• [WHAT IS NEEDED]
The answer must be the lines from the one containing "ร้านเบเกอรี่ จ" through the last line of the data below, copied exactly, with nothing else.

____________________

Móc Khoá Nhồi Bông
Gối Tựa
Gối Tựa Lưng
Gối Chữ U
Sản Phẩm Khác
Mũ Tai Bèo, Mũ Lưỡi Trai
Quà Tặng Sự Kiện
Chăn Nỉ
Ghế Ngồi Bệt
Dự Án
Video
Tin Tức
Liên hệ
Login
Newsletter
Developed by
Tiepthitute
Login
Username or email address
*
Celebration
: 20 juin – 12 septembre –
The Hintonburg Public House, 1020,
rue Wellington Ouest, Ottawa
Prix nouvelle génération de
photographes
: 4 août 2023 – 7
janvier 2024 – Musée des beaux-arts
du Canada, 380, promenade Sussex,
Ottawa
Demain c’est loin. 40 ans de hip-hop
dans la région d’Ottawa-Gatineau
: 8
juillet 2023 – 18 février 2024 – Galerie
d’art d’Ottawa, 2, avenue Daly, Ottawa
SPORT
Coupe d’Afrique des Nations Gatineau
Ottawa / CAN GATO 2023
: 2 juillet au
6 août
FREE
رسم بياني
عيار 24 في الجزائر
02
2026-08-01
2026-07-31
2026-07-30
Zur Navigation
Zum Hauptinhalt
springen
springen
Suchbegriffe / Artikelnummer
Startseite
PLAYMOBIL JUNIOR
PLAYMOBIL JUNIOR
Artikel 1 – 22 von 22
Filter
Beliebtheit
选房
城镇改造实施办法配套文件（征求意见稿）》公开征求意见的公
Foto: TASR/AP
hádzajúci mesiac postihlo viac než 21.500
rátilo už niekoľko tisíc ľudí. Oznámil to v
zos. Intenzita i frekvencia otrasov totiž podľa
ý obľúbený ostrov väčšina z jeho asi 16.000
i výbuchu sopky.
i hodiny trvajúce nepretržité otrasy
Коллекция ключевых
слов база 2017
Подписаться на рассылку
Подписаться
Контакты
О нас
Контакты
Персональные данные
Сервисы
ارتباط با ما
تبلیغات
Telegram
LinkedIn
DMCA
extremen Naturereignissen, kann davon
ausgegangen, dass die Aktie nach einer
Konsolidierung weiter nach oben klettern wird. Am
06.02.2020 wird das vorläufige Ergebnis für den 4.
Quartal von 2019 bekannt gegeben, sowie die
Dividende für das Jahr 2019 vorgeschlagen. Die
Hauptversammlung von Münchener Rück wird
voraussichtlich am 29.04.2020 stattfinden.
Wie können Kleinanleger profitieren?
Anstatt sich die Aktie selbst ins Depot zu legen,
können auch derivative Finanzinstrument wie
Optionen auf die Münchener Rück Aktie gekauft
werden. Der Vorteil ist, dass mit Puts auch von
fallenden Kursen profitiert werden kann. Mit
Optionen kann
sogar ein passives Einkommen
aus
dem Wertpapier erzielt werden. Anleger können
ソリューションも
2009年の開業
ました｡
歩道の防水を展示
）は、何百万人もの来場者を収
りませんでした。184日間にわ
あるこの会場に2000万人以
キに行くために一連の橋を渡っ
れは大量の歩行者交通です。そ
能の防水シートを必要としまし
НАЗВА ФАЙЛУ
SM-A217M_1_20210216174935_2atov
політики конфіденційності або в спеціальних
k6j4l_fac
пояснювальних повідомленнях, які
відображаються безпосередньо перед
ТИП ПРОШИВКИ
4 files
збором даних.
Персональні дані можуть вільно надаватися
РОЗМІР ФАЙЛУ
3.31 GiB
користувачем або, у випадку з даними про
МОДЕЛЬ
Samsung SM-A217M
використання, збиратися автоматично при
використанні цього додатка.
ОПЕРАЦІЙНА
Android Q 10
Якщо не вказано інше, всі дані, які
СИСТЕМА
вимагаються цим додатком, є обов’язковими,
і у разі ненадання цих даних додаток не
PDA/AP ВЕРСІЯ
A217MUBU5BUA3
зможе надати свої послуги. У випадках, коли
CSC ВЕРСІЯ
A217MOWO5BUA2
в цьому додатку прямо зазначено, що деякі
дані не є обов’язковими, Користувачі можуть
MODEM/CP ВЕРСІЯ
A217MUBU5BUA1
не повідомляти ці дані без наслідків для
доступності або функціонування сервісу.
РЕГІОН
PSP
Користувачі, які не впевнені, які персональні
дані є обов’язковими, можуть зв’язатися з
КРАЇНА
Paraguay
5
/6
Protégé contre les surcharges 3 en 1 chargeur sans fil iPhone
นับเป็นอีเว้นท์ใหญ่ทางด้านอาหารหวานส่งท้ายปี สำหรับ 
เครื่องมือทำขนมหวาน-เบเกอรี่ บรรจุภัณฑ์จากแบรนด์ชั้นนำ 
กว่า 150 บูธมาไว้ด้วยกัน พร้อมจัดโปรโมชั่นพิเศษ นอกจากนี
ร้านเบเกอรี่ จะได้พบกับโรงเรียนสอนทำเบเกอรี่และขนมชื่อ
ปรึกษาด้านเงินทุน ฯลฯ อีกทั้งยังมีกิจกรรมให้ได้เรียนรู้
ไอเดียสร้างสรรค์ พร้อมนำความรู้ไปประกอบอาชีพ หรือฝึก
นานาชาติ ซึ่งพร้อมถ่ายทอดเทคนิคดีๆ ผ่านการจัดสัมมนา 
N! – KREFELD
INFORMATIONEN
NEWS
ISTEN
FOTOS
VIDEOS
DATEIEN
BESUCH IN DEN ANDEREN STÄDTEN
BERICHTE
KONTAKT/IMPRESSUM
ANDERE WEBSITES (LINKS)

____________________

• [SOLUTION FOR THIS PROBLEM]
ร้านเบเกอรี่ จะได้พบกับโรงเรียนสอนทำเบเกอรี่และขนมชื่อ
ปรึกษาด้านเงินทุน ฯลฯ อีกทั้งยังมีกิจกรรมให้ได้เรียนรู้
ไอเดียสร้างสรรค์ พร้อมนำความรู้ไปประกอบอาชีพ หรือฝึก
นานาชาติ ซึ่งพร้อมถ่ายทอดเทคนิคดีๆ ผ่านการจัดสัมมนา 
N! – KREFELD
INFORMATIONEN
NEWS
ISTEN
FOTOS
VIDEOS
DATEIEN
BESUCH IN DEN ANDEREN STÄDTEN
BERICHTE
KONTAKT/IMPRESSUM
ANDERE WEBSITES (LINKS)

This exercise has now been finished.